I'd like to jump in on one of the specific items from the original post.


As I look at the issue texting while driving, I think there are a number of specific points to be weighed. First is whether the state should take a position, and in this case there is no constitutional right to drive, so the state may provide for a common set of regulations. For those who would rather have no state at all, I would point out that if the roads were private, the owners would establish their own rules for operating vehicles. Since the roads are public, the public through the legislative process can make its set of rules.

The next question is whether the change in regulation is timely. Texting is based on new technology that would not have been anticipated in existing driving regulations. It seems foolish to act like laws should never change when technology changes the facts that would have guided the law in the first place. The world changes, and some regulations should go away and others added to reflect those changes.
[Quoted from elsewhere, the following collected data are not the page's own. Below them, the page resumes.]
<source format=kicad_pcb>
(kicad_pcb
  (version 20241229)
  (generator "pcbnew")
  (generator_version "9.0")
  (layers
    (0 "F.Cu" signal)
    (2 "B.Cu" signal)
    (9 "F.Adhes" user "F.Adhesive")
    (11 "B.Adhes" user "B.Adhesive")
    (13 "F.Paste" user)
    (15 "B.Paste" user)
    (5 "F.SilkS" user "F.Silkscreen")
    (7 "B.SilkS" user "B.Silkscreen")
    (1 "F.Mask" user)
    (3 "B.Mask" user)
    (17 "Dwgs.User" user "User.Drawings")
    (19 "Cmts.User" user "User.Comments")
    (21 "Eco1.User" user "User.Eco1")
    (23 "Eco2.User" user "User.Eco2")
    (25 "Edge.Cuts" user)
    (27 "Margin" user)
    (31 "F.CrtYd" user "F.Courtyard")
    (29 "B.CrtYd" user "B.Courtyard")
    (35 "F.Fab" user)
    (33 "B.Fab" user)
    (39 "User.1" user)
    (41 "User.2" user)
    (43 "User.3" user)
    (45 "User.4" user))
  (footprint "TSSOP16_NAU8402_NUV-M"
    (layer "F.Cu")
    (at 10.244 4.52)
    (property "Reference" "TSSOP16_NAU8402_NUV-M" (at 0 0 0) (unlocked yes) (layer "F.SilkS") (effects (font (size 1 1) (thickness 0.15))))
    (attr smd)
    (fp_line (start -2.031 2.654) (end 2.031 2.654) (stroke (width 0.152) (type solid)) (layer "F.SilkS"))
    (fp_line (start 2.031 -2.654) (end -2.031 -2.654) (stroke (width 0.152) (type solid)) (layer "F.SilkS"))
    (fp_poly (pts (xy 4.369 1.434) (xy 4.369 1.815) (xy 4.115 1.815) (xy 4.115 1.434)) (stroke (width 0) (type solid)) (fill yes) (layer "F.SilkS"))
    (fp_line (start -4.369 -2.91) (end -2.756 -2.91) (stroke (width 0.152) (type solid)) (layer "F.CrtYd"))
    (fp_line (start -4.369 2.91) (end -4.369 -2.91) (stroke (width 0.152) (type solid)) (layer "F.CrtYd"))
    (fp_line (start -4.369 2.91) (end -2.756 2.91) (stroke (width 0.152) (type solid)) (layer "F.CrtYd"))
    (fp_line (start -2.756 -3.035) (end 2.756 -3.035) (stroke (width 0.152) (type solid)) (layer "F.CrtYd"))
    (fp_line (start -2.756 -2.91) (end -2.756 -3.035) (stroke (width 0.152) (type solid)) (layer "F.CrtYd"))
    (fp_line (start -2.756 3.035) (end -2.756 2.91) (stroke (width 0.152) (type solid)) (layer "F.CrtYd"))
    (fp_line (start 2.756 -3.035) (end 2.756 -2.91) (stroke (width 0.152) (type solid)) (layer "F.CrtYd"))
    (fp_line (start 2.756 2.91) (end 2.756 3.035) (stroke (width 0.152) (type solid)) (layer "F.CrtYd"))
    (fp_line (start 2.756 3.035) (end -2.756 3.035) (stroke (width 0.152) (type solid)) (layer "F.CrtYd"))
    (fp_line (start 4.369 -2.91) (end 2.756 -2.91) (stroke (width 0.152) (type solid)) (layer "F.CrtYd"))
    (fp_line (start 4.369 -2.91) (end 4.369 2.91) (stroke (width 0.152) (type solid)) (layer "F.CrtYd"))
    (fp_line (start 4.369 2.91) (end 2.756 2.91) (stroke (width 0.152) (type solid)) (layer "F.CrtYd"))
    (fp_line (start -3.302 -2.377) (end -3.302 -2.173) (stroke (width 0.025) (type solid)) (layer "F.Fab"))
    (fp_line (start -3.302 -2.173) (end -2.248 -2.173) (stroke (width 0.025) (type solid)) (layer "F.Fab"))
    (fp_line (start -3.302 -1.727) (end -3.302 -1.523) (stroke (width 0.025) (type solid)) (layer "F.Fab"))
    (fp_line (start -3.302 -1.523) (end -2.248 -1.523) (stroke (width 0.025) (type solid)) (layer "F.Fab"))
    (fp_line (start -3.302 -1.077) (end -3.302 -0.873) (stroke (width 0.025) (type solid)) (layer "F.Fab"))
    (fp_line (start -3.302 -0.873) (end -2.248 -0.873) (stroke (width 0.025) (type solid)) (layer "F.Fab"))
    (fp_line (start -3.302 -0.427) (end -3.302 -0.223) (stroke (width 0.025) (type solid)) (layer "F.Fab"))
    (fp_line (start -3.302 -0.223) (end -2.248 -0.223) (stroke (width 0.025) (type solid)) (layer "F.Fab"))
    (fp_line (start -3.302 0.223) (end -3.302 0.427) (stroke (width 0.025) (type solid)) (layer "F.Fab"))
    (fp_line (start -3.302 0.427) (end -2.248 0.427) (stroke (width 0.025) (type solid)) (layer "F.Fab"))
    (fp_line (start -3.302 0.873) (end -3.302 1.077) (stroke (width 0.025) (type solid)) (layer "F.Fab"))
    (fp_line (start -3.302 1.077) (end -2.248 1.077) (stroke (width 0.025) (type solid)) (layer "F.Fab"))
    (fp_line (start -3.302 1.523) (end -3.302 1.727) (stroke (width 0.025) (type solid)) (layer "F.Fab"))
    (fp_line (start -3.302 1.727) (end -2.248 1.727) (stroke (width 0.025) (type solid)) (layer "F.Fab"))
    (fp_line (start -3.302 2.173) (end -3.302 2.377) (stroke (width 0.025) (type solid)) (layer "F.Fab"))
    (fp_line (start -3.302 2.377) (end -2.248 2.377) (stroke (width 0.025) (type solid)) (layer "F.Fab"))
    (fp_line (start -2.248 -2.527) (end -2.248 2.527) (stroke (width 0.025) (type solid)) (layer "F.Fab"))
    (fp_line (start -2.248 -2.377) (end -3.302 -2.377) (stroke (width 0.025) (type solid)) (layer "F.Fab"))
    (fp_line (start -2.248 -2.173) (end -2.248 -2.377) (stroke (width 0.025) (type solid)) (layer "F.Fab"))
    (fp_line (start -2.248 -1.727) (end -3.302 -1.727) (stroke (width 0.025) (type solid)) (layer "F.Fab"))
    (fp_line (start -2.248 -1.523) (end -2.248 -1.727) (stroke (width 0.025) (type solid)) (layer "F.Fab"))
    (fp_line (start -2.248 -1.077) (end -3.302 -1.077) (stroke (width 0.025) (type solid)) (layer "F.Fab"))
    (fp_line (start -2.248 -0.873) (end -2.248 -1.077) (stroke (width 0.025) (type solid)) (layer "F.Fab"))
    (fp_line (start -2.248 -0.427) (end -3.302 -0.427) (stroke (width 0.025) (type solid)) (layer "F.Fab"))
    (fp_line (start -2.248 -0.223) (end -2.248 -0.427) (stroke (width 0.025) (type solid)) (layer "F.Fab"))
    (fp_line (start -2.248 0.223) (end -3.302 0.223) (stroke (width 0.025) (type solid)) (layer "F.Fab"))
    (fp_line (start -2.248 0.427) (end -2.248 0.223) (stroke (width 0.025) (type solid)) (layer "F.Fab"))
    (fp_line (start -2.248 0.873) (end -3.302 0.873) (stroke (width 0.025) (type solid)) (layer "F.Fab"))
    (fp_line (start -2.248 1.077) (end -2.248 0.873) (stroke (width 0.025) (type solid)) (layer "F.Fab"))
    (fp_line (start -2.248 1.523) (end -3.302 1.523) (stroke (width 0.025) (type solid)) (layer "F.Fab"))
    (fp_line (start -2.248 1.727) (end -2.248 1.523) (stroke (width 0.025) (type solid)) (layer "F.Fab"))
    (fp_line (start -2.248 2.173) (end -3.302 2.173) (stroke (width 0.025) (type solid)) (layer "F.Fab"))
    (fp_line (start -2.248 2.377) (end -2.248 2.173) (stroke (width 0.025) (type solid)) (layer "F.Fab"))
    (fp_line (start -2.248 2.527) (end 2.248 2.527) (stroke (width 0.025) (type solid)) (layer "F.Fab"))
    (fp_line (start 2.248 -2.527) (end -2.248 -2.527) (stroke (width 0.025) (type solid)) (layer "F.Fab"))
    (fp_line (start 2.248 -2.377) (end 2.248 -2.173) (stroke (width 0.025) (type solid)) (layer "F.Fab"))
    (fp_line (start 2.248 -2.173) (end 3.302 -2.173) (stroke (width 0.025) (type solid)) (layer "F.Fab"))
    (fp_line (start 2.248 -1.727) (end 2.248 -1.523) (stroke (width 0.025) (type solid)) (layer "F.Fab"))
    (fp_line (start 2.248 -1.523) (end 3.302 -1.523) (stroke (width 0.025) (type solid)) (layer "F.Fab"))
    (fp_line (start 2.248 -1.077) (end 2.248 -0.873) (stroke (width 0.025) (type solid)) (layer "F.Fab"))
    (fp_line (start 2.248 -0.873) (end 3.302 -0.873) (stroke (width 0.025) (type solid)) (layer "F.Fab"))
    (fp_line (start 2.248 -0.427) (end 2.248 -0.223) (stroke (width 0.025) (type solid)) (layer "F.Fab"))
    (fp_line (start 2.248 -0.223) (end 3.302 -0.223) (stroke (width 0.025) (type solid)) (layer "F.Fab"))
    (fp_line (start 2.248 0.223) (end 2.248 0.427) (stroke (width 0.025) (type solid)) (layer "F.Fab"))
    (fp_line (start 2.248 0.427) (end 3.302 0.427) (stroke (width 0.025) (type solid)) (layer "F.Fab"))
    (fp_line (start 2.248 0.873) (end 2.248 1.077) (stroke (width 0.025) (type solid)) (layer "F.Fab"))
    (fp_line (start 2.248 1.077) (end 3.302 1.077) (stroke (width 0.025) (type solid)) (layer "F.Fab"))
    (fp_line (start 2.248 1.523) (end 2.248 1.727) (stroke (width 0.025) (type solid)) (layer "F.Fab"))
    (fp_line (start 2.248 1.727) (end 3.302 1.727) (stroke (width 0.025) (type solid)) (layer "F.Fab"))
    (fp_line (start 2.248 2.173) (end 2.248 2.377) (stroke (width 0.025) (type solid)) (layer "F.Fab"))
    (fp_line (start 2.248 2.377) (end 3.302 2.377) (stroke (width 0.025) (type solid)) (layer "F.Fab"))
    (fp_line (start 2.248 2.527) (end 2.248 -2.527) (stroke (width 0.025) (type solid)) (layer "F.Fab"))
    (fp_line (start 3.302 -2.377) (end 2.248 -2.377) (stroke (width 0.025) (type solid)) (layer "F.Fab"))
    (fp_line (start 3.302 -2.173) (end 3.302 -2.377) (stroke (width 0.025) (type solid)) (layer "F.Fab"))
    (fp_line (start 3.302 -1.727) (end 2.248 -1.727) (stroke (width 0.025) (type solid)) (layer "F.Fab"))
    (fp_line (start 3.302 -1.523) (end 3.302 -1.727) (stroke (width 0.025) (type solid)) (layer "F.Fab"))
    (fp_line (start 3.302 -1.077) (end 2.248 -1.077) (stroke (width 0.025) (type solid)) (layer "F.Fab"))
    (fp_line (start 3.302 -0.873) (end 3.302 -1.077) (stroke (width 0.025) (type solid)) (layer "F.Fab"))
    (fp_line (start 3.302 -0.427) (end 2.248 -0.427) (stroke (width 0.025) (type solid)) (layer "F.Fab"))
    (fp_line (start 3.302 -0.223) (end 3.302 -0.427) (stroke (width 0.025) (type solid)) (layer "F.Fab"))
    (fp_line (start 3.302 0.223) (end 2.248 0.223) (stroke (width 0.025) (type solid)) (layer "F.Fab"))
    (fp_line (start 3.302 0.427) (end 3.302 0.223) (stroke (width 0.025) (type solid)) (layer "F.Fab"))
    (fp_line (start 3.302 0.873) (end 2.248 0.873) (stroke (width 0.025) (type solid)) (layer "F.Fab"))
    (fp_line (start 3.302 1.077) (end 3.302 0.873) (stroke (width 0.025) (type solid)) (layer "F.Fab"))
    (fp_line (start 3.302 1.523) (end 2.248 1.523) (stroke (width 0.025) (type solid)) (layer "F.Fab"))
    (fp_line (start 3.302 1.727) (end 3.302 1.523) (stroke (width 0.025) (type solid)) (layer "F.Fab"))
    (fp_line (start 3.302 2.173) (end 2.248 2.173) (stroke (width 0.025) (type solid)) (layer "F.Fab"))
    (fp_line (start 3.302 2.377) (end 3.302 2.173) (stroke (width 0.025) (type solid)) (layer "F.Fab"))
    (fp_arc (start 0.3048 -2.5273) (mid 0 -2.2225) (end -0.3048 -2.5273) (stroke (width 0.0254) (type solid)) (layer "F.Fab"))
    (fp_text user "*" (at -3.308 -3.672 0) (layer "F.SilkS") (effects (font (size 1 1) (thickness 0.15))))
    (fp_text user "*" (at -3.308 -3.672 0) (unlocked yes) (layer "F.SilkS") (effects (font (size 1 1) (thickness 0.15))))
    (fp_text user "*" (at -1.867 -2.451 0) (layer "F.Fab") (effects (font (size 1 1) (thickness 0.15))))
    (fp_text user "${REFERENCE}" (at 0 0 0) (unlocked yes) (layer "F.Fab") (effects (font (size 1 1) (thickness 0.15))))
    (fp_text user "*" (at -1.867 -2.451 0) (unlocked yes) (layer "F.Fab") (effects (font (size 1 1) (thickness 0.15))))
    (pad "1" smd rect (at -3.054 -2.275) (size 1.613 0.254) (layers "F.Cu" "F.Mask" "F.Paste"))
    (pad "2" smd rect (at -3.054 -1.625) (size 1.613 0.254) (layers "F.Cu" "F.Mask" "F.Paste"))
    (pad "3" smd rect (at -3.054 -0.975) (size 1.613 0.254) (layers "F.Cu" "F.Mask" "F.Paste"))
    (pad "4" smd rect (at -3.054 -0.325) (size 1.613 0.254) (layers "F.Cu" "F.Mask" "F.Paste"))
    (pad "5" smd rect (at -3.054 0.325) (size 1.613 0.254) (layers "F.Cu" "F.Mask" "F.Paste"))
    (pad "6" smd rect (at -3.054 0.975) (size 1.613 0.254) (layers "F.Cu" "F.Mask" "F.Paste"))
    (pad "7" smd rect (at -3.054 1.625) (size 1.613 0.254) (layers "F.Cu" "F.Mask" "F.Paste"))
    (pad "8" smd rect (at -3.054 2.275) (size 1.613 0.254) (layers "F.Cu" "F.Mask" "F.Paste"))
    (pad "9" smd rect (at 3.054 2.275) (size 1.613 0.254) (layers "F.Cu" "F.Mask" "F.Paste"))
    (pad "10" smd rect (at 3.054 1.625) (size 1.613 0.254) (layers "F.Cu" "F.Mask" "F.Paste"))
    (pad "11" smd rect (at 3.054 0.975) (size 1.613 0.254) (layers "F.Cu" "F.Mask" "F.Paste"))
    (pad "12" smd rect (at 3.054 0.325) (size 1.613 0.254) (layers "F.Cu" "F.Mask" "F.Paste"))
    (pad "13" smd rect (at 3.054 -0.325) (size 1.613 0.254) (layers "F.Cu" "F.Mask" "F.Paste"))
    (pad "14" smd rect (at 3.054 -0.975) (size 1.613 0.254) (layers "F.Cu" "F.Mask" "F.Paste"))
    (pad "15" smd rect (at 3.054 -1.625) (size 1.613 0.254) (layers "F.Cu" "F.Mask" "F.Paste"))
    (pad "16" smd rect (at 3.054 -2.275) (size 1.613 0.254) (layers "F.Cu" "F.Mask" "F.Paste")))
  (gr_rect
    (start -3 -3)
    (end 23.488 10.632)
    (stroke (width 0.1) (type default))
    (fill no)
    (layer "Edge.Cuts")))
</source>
The last question is whether the regulation would in fact improve safety. In the case of texting while driving, there has been an increasing body of evidence that there is a significant risk of driving impairment since often both hand and eyes leave the task of driving. There are also a mounting number of accidents where the primary cause was attributed to texting. I don't think that this falls in the category of regulations that only affect individual liberty, since impaired driving impacts other users of the roads. Individual liberty has limits when it would adversely affect the life or liberty of another person.

Though the law to ban texting while driving does provide new restrictions on drivers, I think that the balance of factors weighs in its favor.